Hoping against a ninja here,
Sitting on my little boat.
He shot me, and my dreams were shattered glass...
The night was restless,
The wind blew harshly in the cold,
The lunar sky is quite a view,
The cat purrs softly,
The mournful winter releases life,
The wheat waves in the wind.
Am I the keeper of my brother?
The bird soared in the clouds,
The tree shuddered in the wind,
The wolf howled its mournful cry,
A mountain pokes out awkward in the mist.
I really liked this poem of first lines...it gives such a wide overview of the type of creativity and range of ideas we have over here. You get a medal, Gantic.
aknerd
You are a predictable lot deep in ways depressing
Only one emotion you are capable of expressing
All others you seem to be repressing
Try to write in ways that keep the reader guessing
For instance, this line doesn't rhyme with any other
You keep writing about things you regret
Or lines that are as cliche as "teacher's pet"
If you really are all that upset
Maybe you should go crying back to your mother.
Yeah, that's right, I lied before
And one stanza had five lines, the other four
As a poem goes, it's pretty poor
And quite shallow as well.
Hurrah for self-referential humor! This tongue-in-cheek response to the wave of happy sentimental poetry is quite a powerful, humorous jab.
Gantic
Now that we are face to face,
Hills are mountains where I stand.
The chase at hand is bland and base
Now that we are face to face.
Now that I can say your name,
Streams are rivers where I ford.
The game's reward's ignored as tame
Now that I can say your name.

Given information:
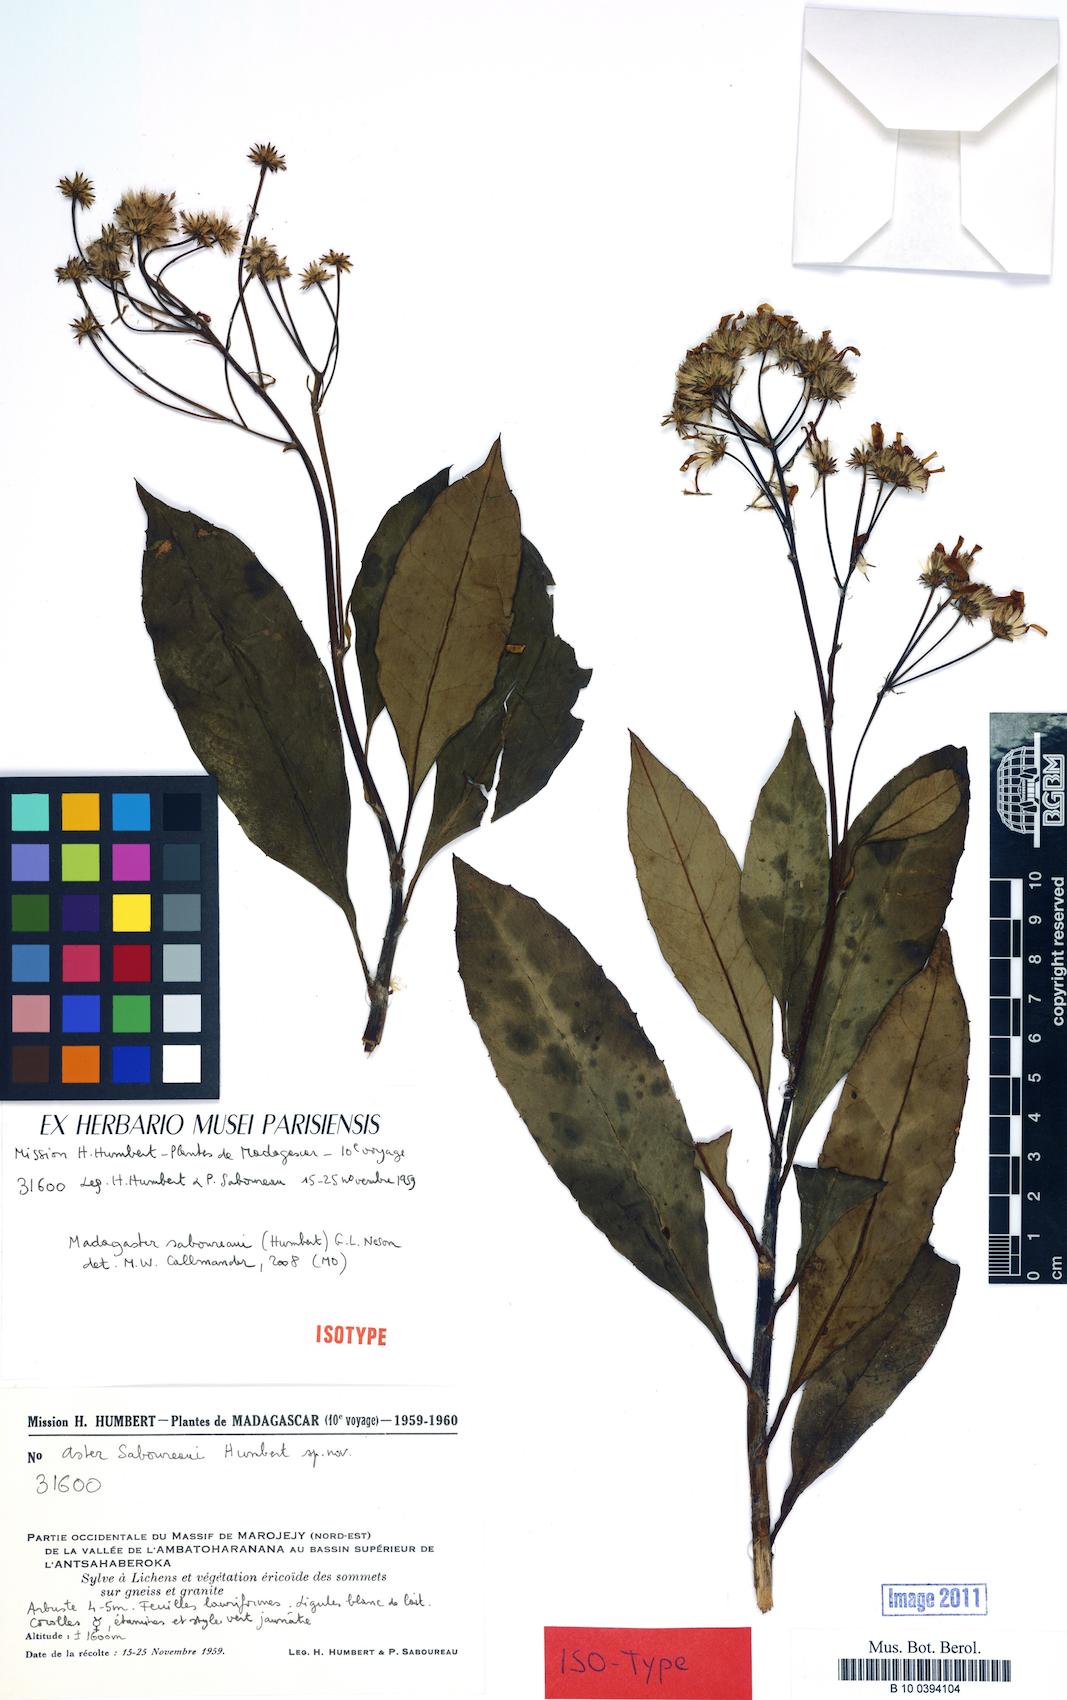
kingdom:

Work to do:
a - Which animals are named in the forum poems above? List them all.
b - In the forum poems above, reproduce word for word the stretch from "Hurrah for self-referential" through "face to face.".
c - Can you carry on the forum poems above, starting right after their last line?

Responses per task:
a - cat, bird, wolf

b -
Hurrah for self-referential humor! This tongue-in-cheek response to the wave of happy sentimental poetry is quite a powerful, humorous jab.
Gantic
Now that we are face to face,
Hills are mountains where I stand.
The chase at hand is bland and base
Now that we are face to face.

c -
Now that you say you are mine,
Trees are towers where I climb.
Divine with time is grime and brine
Now that you say you are mine.
From Gantic again we have a style of poetry that not a lot of people can pull off. The intertwining, internal rhymes combined with an impeccable meter really gives it that sense of storytelling and artistry that seemed to have come from an age past.
Avorne
The lake like glass
The hills like cotton
Summer's soft touch
Is long forgotten
Long, warm days
Gentle, calm nights
All have lost
An unwinnable fight
Crisp, short lines and simple rhymes really enhance the presentation of this poem. Paired with its anticlimactic endings and its excellent contrast of different connotations, it really was an example of a big little poem.
BenTheBozer
For the time has come
To finish war
To end poverty
To help each man
Put down your guns
And listen to the hearts of children that have fallen in your greed
For the time has come
Peace is a must
Peace is a must
For the time has come
To end hate
To end greed
To stop this plague
Children are the future
Children are dying
For the time has come
to finish
I had the impression as I read this that this was a piece of presentation poetry, a speech turned into a work of poetry. The language is extremely direct, but the words come across irregularly so that one would not know what line to expect next. Open-ended last lines and interesting repetitions also add to this feel.
slayguy8
I am the Walrus,
tusks like steel.
A giants roar,
living in packs.
We cry our cry,
as we talk.
With our thick skin,
we slowly walk.
I am the Walrus,
doesn't stand with me.
What suits us better,
is that I should be We
Waluigi submits a Beatles song for a first line, and slayguy comes to accept the offer. The result? A real winner of a last stanza.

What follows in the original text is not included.